Culture

Rickwaert, l’homme aux deux visages

Temps de lecture : 2 min

Ancien élu local apprécié de ses concitoyens, mais aussi homme de pouvoir dénué de scrupules, Philippe Rickwaert reconnait publiquement ses tentatives de corruption pour promouvoir sa série. Un personnage complexe convaincu de servir l’intérêt collectif au prix de méthodes illégales.

D’un côté, Philippe Rickwaert, ancien député et maire de Dunkerque, apprécié de ses concitoyens, de l’autre le Baron noir, homme de pouvoir dénué de scrupules et prêt à toutes les malversations pour mener à bien ses projets. Aujourd’hui accusé de tentative de corruption sur des journalistes à quelques jours de la diffusion de sa série, Rickwaert fait front, assumant, comme à son habitude, ses méthodes controversées.

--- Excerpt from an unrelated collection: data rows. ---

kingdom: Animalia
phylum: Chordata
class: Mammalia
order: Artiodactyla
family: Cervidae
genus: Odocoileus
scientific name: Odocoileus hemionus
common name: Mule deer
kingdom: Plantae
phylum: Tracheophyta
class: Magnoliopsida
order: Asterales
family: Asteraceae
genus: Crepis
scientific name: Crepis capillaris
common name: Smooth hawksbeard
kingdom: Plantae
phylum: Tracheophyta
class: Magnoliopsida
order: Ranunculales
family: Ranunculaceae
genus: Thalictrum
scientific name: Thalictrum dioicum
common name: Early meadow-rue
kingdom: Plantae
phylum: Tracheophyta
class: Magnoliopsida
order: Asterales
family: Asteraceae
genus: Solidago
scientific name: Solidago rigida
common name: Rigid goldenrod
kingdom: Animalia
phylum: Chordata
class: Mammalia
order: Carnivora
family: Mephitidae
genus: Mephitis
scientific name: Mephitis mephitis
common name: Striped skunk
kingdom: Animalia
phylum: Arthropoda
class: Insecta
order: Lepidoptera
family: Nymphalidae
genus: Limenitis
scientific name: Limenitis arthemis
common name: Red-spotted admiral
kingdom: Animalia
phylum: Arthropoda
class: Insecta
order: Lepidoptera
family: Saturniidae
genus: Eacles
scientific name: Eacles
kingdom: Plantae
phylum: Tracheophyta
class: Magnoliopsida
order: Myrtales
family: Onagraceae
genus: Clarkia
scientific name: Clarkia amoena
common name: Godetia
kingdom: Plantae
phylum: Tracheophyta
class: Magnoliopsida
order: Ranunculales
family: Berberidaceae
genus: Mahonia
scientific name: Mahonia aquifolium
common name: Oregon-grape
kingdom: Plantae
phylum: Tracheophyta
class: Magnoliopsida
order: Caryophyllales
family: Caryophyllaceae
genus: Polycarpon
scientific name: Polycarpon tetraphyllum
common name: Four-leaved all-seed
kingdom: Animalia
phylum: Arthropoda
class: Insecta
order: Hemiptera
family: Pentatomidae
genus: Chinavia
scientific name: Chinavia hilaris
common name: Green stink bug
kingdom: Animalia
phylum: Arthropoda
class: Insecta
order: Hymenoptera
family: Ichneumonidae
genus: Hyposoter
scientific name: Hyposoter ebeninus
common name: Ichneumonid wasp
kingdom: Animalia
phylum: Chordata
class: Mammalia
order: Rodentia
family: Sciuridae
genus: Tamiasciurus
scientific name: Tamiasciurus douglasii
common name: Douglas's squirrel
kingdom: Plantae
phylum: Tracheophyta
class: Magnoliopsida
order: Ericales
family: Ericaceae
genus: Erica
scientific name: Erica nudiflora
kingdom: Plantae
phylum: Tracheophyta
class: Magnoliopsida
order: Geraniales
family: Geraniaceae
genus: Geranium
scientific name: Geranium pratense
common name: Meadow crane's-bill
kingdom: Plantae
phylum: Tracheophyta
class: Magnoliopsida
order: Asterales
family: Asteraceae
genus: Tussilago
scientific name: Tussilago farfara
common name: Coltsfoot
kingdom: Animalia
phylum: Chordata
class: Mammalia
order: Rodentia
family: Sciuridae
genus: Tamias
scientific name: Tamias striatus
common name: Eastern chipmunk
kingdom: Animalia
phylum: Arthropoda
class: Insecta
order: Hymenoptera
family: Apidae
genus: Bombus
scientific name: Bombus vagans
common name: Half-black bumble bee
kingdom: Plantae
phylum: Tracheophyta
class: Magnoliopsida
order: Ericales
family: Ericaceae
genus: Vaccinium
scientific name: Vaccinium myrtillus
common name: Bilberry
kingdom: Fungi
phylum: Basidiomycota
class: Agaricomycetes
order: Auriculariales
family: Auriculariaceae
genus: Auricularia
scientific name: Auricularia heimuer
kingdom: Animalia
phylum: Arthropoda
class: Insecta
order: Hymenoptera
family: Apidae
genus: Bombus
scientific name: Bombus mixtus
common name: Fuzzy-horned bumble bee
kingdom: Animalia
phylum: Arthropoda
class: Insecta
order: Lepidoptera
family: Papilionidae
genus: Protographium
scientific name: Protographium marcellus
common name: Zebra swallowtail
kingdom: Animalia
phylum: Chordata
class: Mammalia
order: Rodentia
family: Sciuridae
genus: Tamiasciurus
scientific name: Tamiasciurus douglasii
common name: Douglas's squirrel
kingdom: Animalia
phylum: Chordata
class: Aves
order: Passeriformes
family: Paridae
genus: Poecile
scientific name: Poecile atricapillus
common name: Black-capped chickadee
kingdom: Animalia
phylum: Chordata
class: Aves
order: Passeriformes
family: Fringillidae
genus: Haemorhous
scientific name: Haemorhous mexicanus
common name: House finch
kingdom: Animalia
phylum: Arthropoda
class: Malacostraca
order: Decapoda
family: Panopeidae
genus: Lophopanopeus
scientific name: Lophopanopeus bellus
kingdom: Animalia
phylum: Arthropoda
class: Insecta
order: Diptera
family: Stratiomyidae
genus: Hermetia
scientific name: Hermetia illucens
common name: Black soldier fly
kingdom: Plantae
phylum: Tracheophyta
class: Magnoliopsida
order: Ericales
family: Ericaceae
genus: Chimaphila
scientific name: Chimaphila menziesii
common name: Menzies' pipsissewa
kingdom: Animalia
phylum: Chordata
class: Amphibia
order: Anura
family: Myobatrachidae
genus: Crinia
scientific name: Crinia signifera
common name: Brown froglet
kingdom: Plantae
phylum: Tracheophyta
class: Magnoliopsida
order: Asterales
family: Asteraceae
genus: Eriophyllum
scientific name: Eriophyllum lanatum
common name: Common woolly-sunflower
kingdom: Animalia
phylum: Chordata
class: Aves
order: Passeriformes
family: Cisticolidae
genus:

« Que voulez-vous que je vous dise ? Que je suis désolé ? Que je n’aurais pas dû franchir la ligne jaune ? Non. Ce ne serait pas sincère… En fait, je n’ai aucun regret ». Tels sont les mots de Philippe Rickwaert, après les fracassantes révélations du journaliste Sébastien Abdelhamid. Loin de la langue de bois communément employée par la classe politique, le socialiste plaide coupable et ne nie pas les accusations portées contre lui. Au contraire, il endosse tout : corruption, intimidations, diffamations de ses concurrents…

Cette parole de vérité dans la bouche d’un homme à la moralité douteuse symbolise parfaitement la dualité de Rickwaert. Et finalement, les voies illégales qu’il a empruntées pour assurer la promotion de la série Baron Noir ne sont qu’une répétition de ses agissements passés au sein de son parti.

Toutefois, et c’est là que toute la complexité du personnage apparait, Rickwaert ne cherchait pas l’enrichissement personnel, mais défendait ce qu’il croyait, en son for intérieur, être le meilleur projet pour la France. Tout comme aujourd’hui il souhaite que la série bénéficie de toute la lumière possible pour toucher le plus grand nombre de téléspectateurs. « Si j’ai fait tout ça, ce n’est vraiment pas pour moi, c’est avant tout pour vous », confesse-t-il dans une vidéo postée sur les réseaux sociaux.

Cette « philanthropie » perverse, signature de Rickwaert, qui alimentait déjà la fascination pour cet homme à la duplicité maladive dès la première saison de Baron noir, pourrait bien servir de nouveau la série. Réponse lundi 22 janvier sur Canal+ pour constater si le public valide, une fois encore, les manigances du Baron.